TL : DR It’s long and about abuse. Not particularly well written, but it’s mundane, perhaps pointless and I though I’d share:
“Tokyo, how are you feeling?”
What a seemingly normal, perhaps even banal query in a normal household. But like Wile Coyote getting tricked into running off a cliff, the nine-year-old boy was filled with dread, instantaneously away that he was in eminent danger but that there wasn’t a damn thing that anyone could do about it.
“OK,” ventured the kid, since his day had seemed to not be anything out of the ordinary.
Whamph, or whatever sound a kick to the gut makes, knocking the air out of him. Didn’t see that one coming.
The guessing game begins. Now I have been informed that I’m not “OK.” Can I guess what my father has already decided what I’m feeling? There’s more, but take baby steps.
“Proud?” Not terribly likely but let’s get the worst out of the way first.
“Stop lying!” He takes a step forward, face contorted in rage. This doesn’t look good at all.
“Angry!” Yeah, another bad emotion.
“OK, see you don’t have to lie to me.” He steps back.
“Who are you angry with?” He slipped up, gave a vital clue. It’s a person, not a thing.
“Albert” I reply, praying with my entire existence that it’s my older brother that I’m angry with.
He grabs me by the hair with both hands, violently shaking me front and back, back and front, like a terrier will shake a rat to its death.
"DO! NOT! LIE! TO! YOUR! FA! THER!”
Each syllable is punctuated with a head jerking thrust back and then forward and then back and forth again for the next. His fury is bottomless. There is absolutely no reason left in this man. It’s pure emotions, pure rage, pure hatred at this point.
I didn’t mind the kicks. Even if one sent me down the stairs and then off to the ER. That was almost the ideal solution since it ended the interrogation quicker.
Nor the punches. Even when another trip to the ER was required for the stitches on my head from the corner of a hardwood chair.
No, it was this, the out of control shaking which terrorized this kid. It just felt like, well, like I was going to die.
“You?” I guessed.
The shaking stopped. It was him. I had been mad at him.
“See Tokyo, if you just wouldn’t lie to me, then I wouldn’t have to do that.”

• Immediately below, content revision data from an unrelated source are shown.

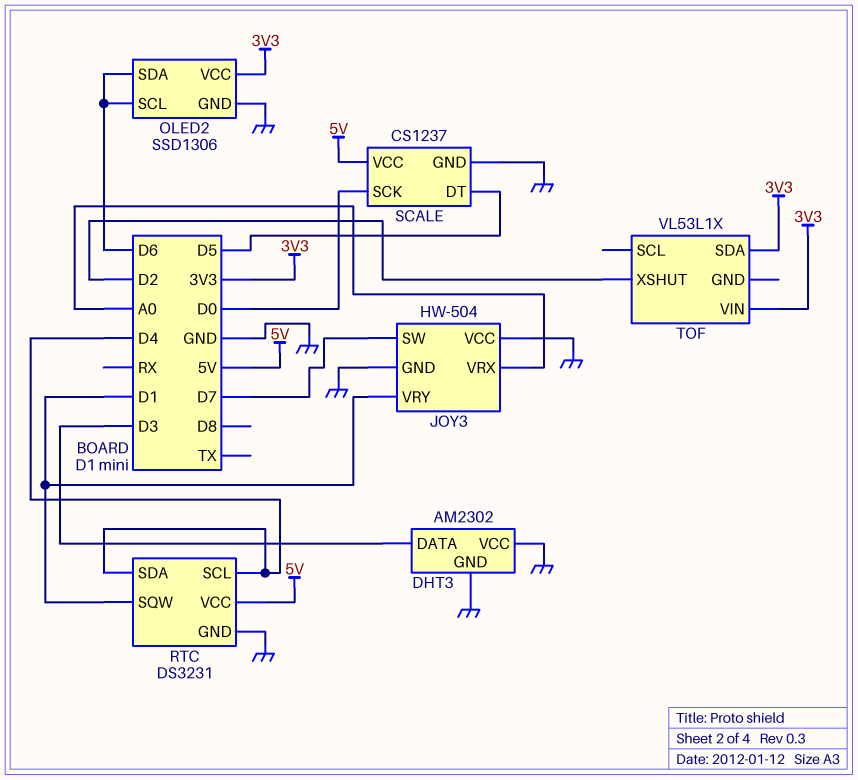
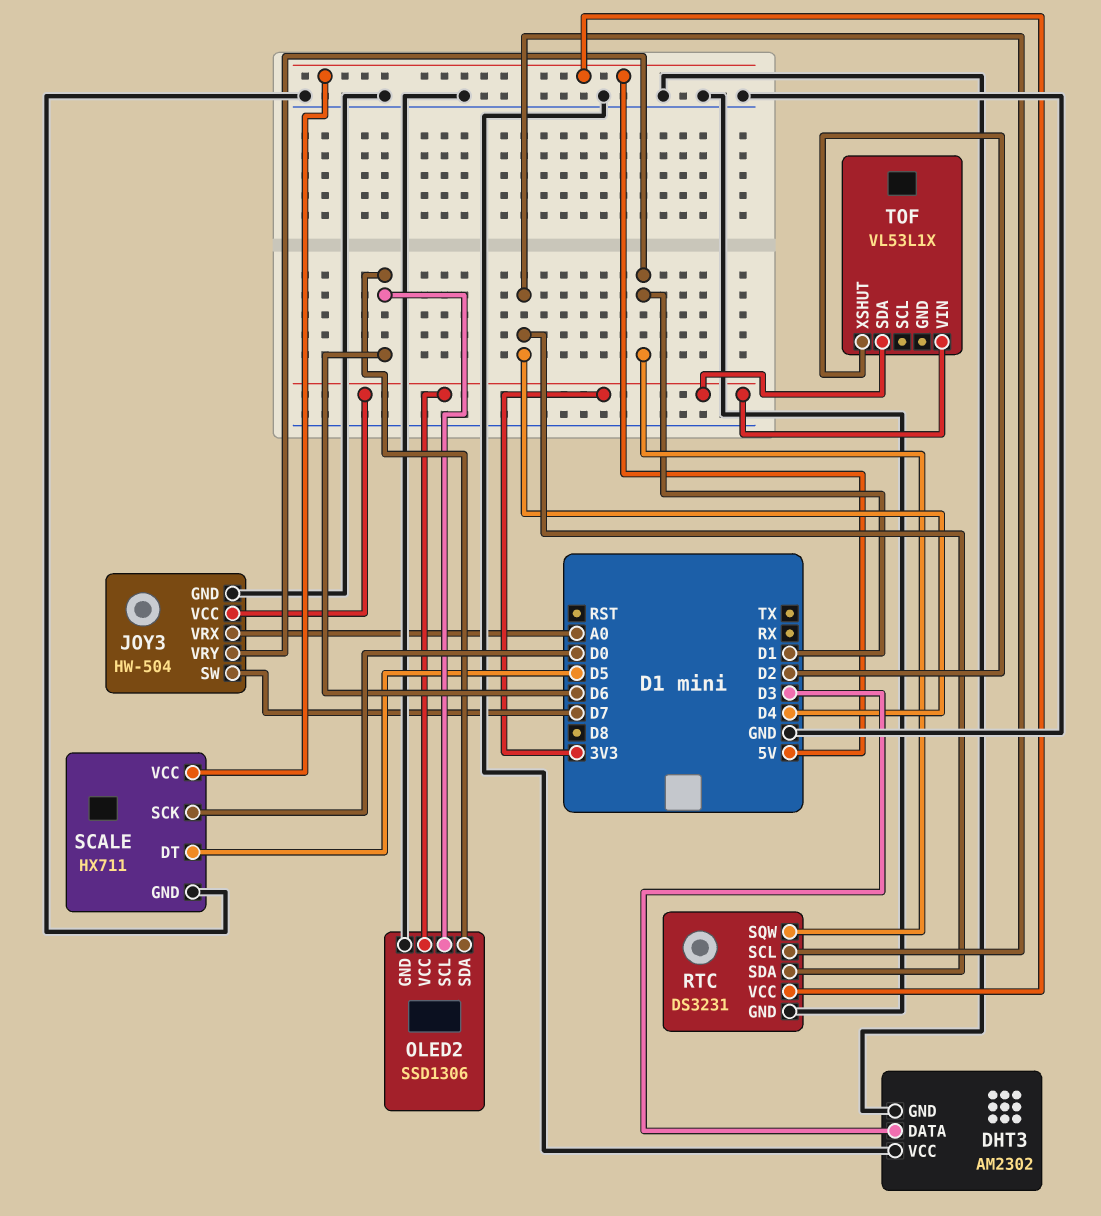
JOY3 pin VCC: GND -> 3V3
SCALE: CS1237 -> HX711

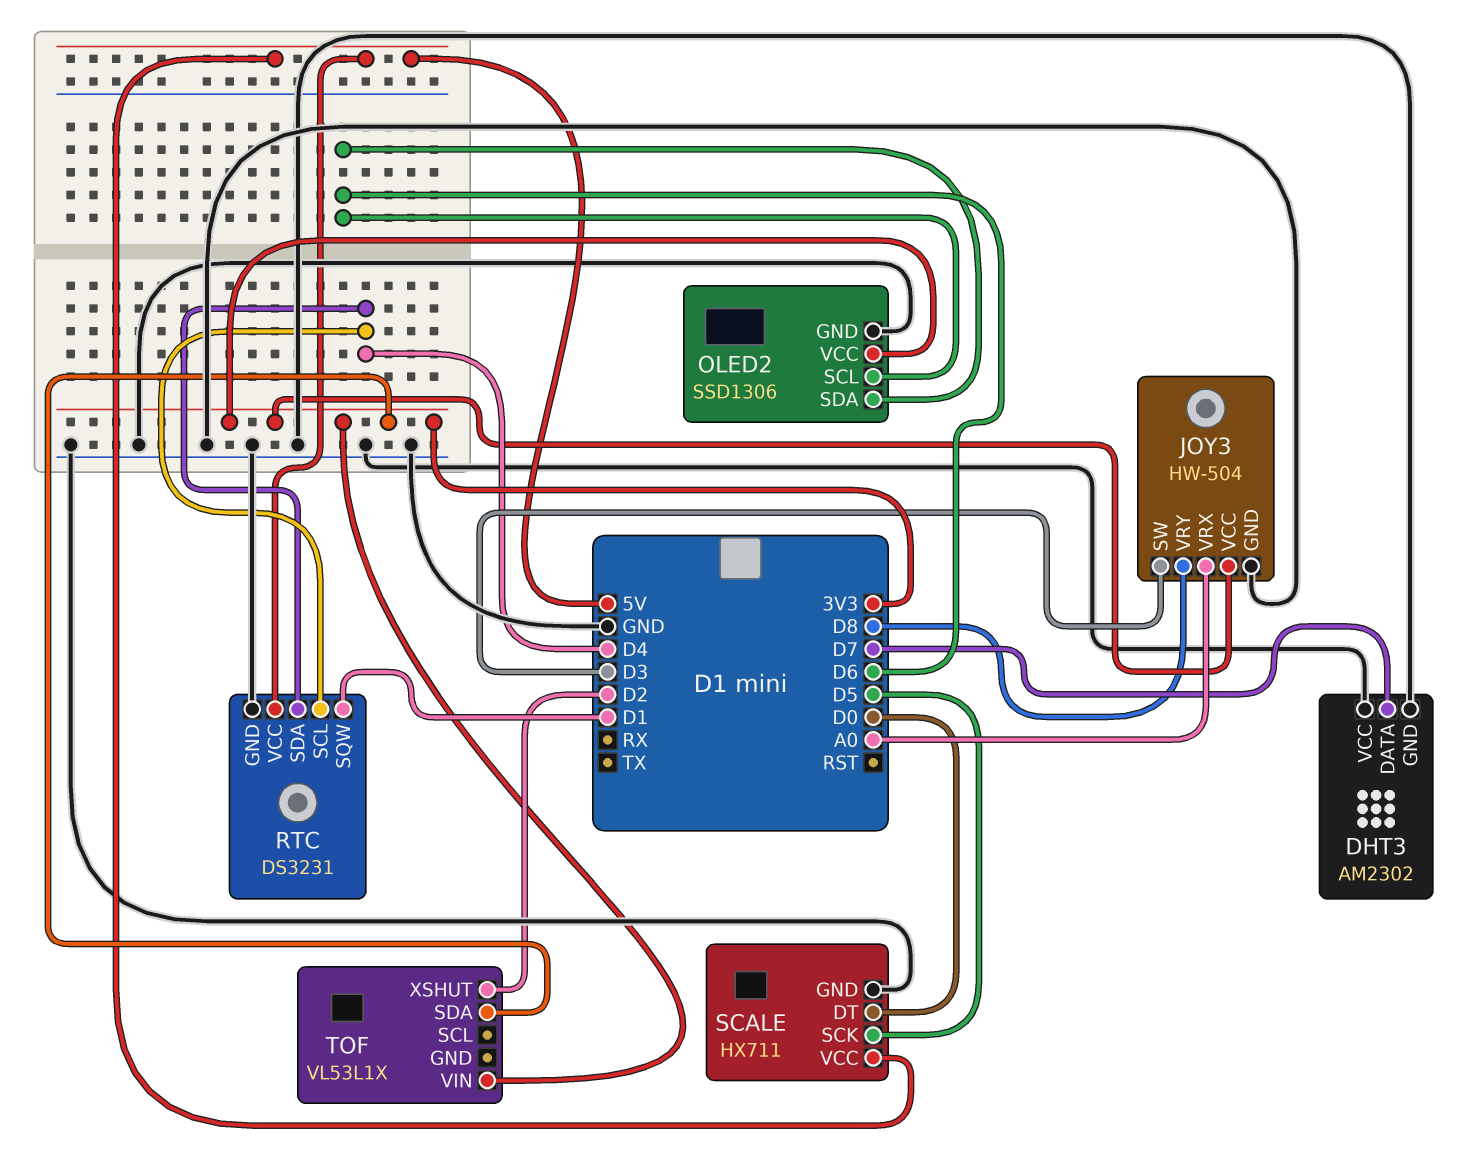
DHT3 pin DATA: D3 -> D7
JOY3 pin SW: D7 -> D3
JOY3 pin VRY: D1 -> D8
SCALE pin DT: D5 -> D0
SCALE pin SCK: D0 -> D5

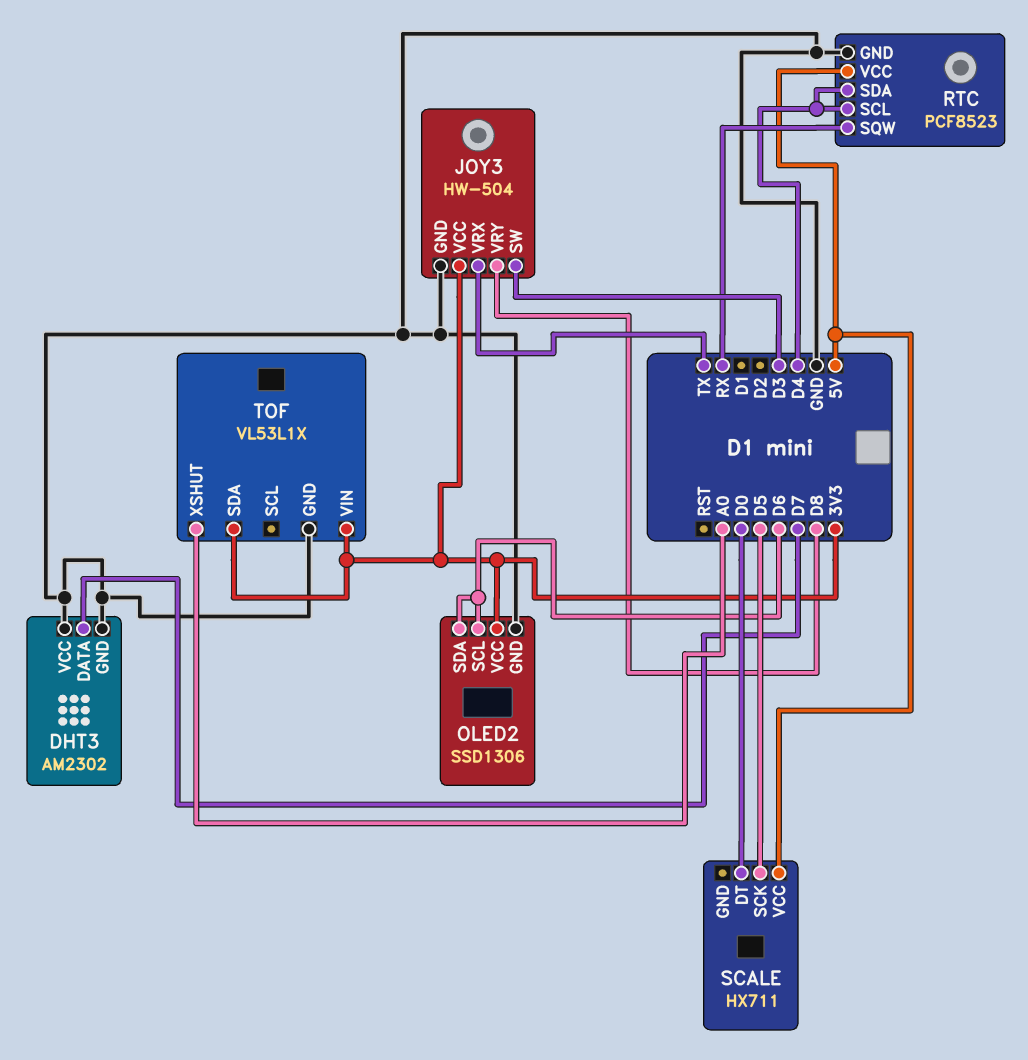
JOY3 pin VRX: A0 -> TX
RTC: DS3231 -> PCF8523
RTC pin SQW: D1 -> RX
SCALE pin GND: GND -> none
TOF pin GND: none -> GND
TOF pin XSHUT: D2 -> A0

The funny thing is that this kid believed that. It wasn’t until I was an adult that I found out that my father would somehow construct elaborate stories in his head and then start to believe them. So, he would have decided (1) what I was feeling, (2) why I was feeling that way and (3) why that was wrong.
The hardest part was that he would invent details from whole cloth and that you would have to wholeheartedly agree about everything, including the “fake news.”
So, skipping all the gory details of the rest of the abuse, it came out that:
- I was angry
- With him
- Because he had corrected me the day before.
- But he only did this because he was the priesthood leader of the family and God’s representative.
- I was worthless and a tool of Satan because I didn’t humbly accept this correction and by being angry with him, I was angry with God.
- God doesn’t like boys who are angry with him. Remember those kids that god sent the bear to eat? The ones mocking the prophet in the Old Testament?
So, this was all my fault and that I needed to feel bad and repent. Well, no doubt I felt bad. I did say that I would repent.
I’ve always remembered this incident. There were too many, but this is one that for some reason sticks out.
It got triggered when my therapist asked me “How is Little Tokyo feeling?” How can you explain why your body shuts down when it’s such a simple question? How can you convey the panic, the terror?
Looking back after almost 50 years, the thing which surprises me was the odd finishes to the abuse. You would simply go back to whatever. There was no one to turn to. No one to ask for comfort or help. No adults or children. Mother was a battered wife and she couldn’t help. We kids were too afraid for ourselves. Never told relatives or neighbors.
As a child, you just don’t know any other reality. It’s what it is.